Jerry Springer always dismissed what he saw as elitist criticism of his eponymous tabloid talk show, which delivered almost 4,000 unhinged episodes over 27 seasons and featured a litany of trashy guests — and even trashier on-stage brawls.
The show, which the late Springer would have insisted you regard as mostly just entertainment, paraded strippers, cheaters, and all sorts of other icky participants before an audience that lapped it up and especially hooted when women flashed everyone and hair-pulling fights inevitably broke out. How did a show like that become the kind of TV hit that, depending on who you talk to, was either a defining product of the 1990s or an avatar for America’s cultural decline? That’s what a Netflix documentary will try and get to the bottom of.
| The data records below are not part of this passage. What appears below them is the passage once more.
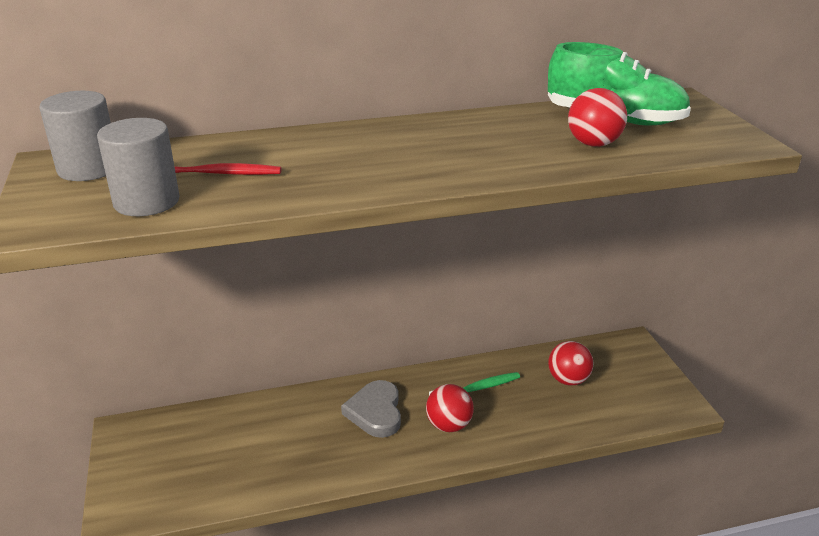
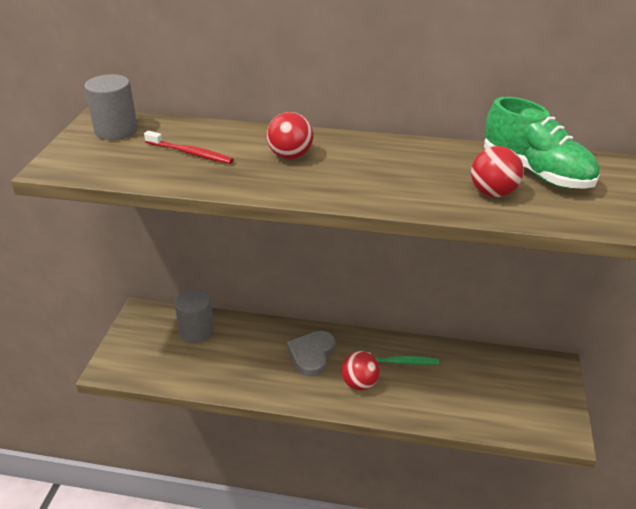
camera: 25 degrees right, 5 degrees up
(146, 202) = (130, 165): grey cylinder -> grey cylinder (197, 331)
(568, 380) = (478, 379): red ball -> red ball (290, 156)

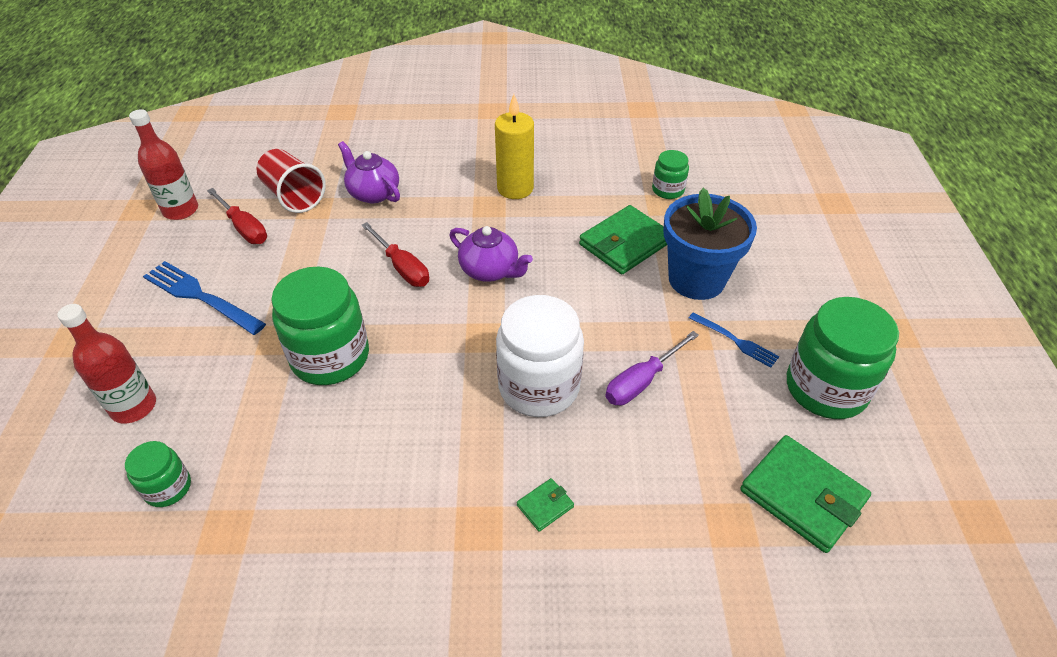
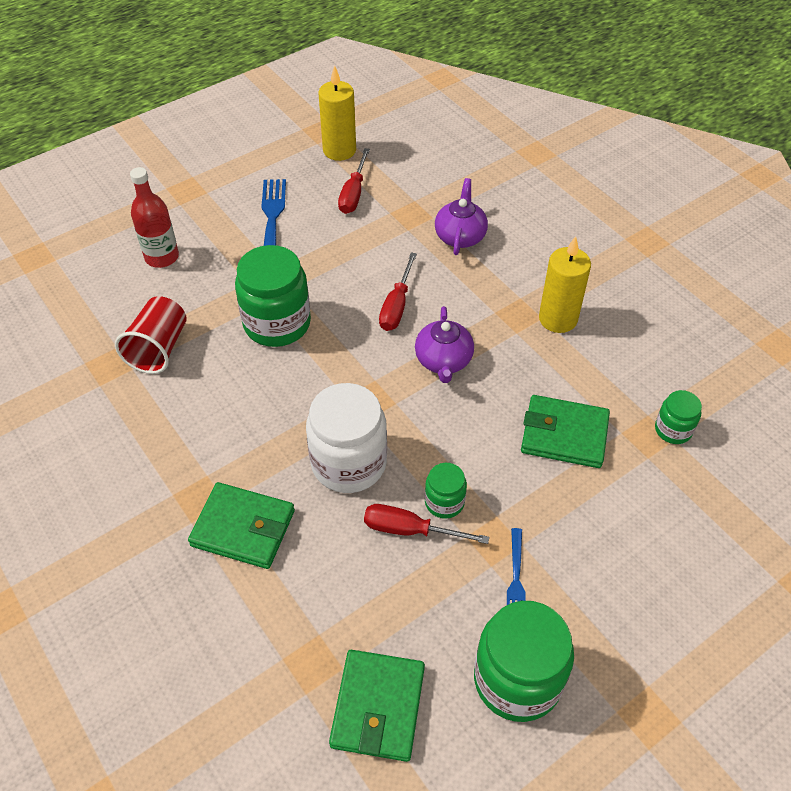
camera: 55 degrees right, 5 degrees up
(168, 488) = (118, 317): green jar -> green jar (444, 502)
(181, 210) = (339, 150): red bottle -> yellow candle
(294, 196) = (411, 195): red cup -> red cup (159, 348)
(545, 506) = (243, 528): green wallet -> green wallet, size x2.20
(642, 381) = (410, 530): purple screwdriver -> red screwdriver
(696, 279) = (568, 512): blue flower pot -> none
Jerry Springer: Fights, Camera, Action is a two-part documentary coming to Netflix on Jan. 7, 2025, from Minnow Films — the same company behind Netflix’s Ashley Madison: Sex, Lies and Scandal. Luke Sewell, who previously directed Trust No One: The Hunt For The Crypto King for Netflix, is the director, and the streaming giant says the title will include “first-hand testimony and revelations from show insiders,” as well as interviews with former guests and producers who can get at the “destruction” caused by the show.
Springer himself told Deadline in 2019: “The Jerry Springer Show never raised my blood pressure because it was obviously a circus.”
It certainly remains both a product of its time and still influential, in its way. Case in point: Comedian Tim Dillon returned to Netflix this month with a brand-new special, This is Your Country, styled in the format of a Jerry Springer-esque talk show. The bombastic Dillon guides conversations with guests on topics that range from cryptocurrency to immigration to OnlyFans. Definitely the kind of show that Jerry, who died in 2023, would approve of.